What This Calculator Does
This tool sizes the internal diameter of a pipe needed to carry a given volume flow rate at a chosen mean flow velocity. It is based on the continuity equation from fluid mechanics and is universal — the physics applies to water, oil, air or any fluid, in any country, as long as you keep consistent units (cubic meters per second for flow and meters per second for velocity).
How to Use It
Enter the volume flow rate Q in cubic meters per second (m³/s) and the target flow velocity v in meters per second (m/s). The calculator returns the required internal diameter in millimeters and meters, plus the resulting cross-sectional flow area. Pick a velocity appropriate to your application — typical water supply lines use about 1–3 m/s to balance friction losses against pipe cost and noise.
The Formula Explained
The continuity equation states that the volume flow rate equals velocity multiplied by cross-sectional area: \(Q = v \cdot A\). For a round pipe the area is \(A = \dfrac{\pi D^2}{4}\). Substituting and solving for diameter gives $$D = \sqrt{\dfrac{4Q}{\pi v}}$$ Larger flow or lower velocity demands a bigger diameter; higher allowable velocity lets you use a smaller, cheaper pipe.
Worked Example
Suppose you need to move \(Q = 0.05\ \text{m}^3/\text{s}\) at a velocity of \(v = 2\ \text{m/s}\). Then \(4Q = 0.2\), and \(\pi v = 6.2832\), so \(\dfrac{4Q}{\pi v} = 0.031831\). The square root is $$D = \sqrt{0.031831} = 0.17841\ \text{m} \approx 178.4\ \text{mm}.$$ So you would select the next standard pipe size at or above roughly 180 mm.
FAQ
What velocity should I choose?
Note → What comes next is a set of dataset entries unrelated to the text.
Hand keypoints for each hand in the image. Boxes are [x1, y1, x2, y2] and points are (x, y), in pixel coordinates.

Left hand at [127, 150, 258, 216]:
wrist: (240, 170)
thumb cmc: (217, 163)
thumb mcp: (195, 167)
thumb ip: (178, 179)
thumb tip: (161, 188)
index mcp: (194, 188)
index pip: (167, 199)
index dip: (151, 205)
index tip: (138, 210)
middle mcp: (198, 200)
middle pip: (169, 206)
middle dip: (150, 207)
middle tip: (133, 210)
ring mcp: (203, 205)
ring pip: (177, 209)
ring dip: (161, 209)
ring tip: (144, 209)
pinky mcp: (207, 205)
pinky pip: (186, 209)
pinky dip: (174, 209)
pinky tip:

For clean water, 1–3 m/s is common; pump suction lines are kept lower (around 0.6–1.5 m/s) to avoid cavitation.
Is this inner or outer diameter? The formula gives the internal (bore) diameter through which fluid actually flows — always select a pipe whose inner diameter meets or exceeds this value.
How do I convert other flow units? Divide L/s by 1000, or m³/h by 3600, to get m³/s before entering the value.